竹心咬牙切齿地说,“呸,那个老登,早就看他不顺眼了。他吃饭怎么不噎死?喝水怎么不呛死?妈的,老娘早晚在他头上拉一坨大的。”
不知怎么了,苦大仇深的氛围都少了一半。
宋鹤鸣,“那个,你斯文一点。”
竹心,“……”妈的,一不小心暴露真实面目了。
竹心指着前面的马队,“快看!”
宋鹤鸣立刻把他脸上大胡子摘了,露出了他的本来面目。
由于这么多天,脸上一直粘着假胡子,所以下半边脸宋鹤鸣捂得全是痱子。
看着竹心嫌弃的眼神,宋鹤鸣不明所以。
“我过去搞两匹马还是衣服食物什么的。你怎么了。”
竹心望着眼前这张越来越丑的脸,忍不住感叹道,“没什么,我就在想话本子里的男人为什么不长痱子呢?”
宋鹤鸣白了他一眼。“话本子里的人,还从来不拉屎,放屁呢。”
竹心,“那个,你也斯文一点。”
宋鹤鸣气哼哼的朝马队那边走。天天大鱼大肉。脸又圆了一圈,如今灰头土脸的,还好意思嘲笑他。

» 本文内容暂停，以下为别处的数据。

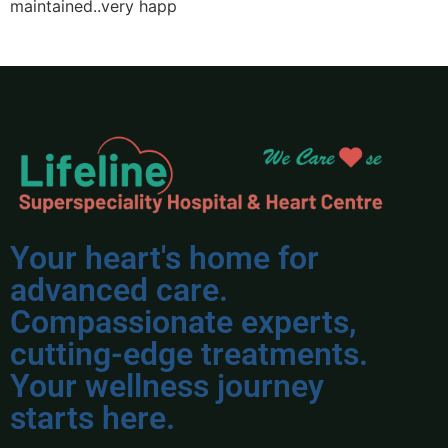
maintained..very happ
Your heart's home for
advanced care.
Compassionate experts,
cutting-edge treatments.
Your wellness journey
starts here.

到了马队这边,宋鹤鸣变成了侃侃而谈的辽国少年。粗犷的外表,流利的辽语让他毫无破绽,顺利地用银钱换到了所需之物。
竹心换成男子的骑装,他们骑上马继续赶路。
一直到日落之时,他们也没再遇见任何马队。
吃了硬邦邦的干粮,竹心在想一个问题。
“这里举目尽是一望无际的草原。我们要是再碰不上马队,今晚我们住哪啊?”
之前竹心跟李大人过草原时,使团里有帐篷、毯子甚至是茶具。可他们现在什么都没有。
“草原这么大,当然是想住哪就住哪。”宋鹤鸣没明白竹心什么意思。这么大的草原还装不下她了?

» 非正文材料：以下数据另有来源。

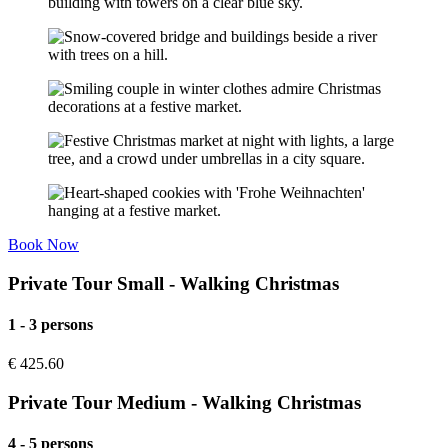
Book Now
Private Tour Small - Walking Christmas
1 - 3 persons
€
425.60
Private Tour Medium - Walking Christmas
4 - 5 persons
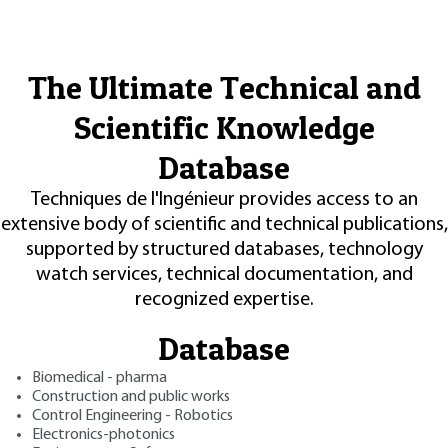
The Ultimate Technical and
Scientific Knowledge
Database
Techniques de l'Ingénieur provides access to an
extensive body of scientific and technical publications,
supported by structured databases, technology
watch services, technical documentation, and
recognized expertise.
Database
Biomedical - pharma
Construction and public works
Control Engineering - Robotics
Electronics-photonics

竹心眼睛瞪得圆圆的,刀哥绑架她的时候都没让她睡过野外。
“风餐露宿,这我哪能睡得着?”
宋鹤鸣凑了过去。
“那我教你个办法,咱们就一直跑,跑到你累的不行了,就能睡得着了。”
竹心想白了他一眼,可突然想到他就是单枪匹马从这片草原上跑过来的。
竹心的心仿佛被拧了一下,轻轻地说,“你来时,就是用这个法子吗?”
“我来时,后背背个死人,根本就不困啊。”
宋鹤鸣为难的看着竹心,“但是,这地方我上哪给你找个死人背着啊?”
竹心,“……”
最后竹心还是用了宋鹤鸣的法子,一路狂奔,直到累的不行,倒到草地上就睡着了。
竹心甚至不知道天是什么时候亮的。
一连两日野外求生,他们终于到了喀喇城。在一个不起眼的皮货铺子,他们看见了黑哥也就是干将。
干将立刻把他们迎到内堂,让他们坐了下来。
竹心拿出来,“明珠的玉牌。”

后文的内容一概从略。